• _Exercise brief_: Starting from the line that holds "Table 1. Chemical", print each remaining line of the entries exactly, ending with the last.

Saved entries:
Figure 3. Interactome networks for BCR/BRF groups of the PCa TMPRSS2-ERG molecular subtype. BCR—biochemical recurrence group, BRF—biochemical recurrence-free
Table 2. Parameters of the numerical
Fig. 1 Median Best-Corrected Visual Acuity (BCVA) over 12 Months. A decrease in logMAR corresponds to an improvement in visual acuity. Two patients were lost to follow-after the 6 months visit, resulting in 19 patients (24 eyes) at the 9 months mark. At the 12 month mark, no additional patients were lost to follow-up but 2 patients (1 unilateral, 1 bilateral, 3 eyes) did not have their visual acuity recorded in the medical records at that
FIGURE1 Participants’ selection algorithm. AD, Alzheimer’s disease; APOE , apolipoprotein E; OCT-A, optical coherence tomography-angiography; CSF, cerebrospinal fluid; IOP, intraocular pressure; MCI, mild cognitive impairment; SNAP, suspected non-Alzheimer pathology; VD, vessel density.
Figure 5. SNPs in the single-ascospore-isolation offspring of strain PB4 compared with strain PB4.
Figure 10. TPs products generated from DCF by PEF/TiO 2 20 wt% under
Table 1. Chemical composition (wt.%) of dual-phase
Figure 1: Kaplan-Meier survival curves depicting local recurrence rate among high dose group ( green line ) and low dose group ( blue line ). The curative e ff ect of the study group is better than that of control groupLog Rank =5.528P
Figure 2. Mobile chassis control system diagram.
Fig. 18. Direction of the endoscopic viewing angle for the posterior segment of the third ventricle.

• _Response to the exercise_:
Table 1. Chemical composition (wt.%) of dual-phase
Figure 1: Kaplan-Meier survival curves depicting local recurrence rate among high dose group ( green line ) and low dose group ( blue line ). The curative e ff ect of the study group is better than that of control groupLog Rank =5.528P
Figure 2. Mobile chassis control system diagram.
Fig. 18. Direction of the endoscopic viewing angle for the posterior segment of the third ventricle.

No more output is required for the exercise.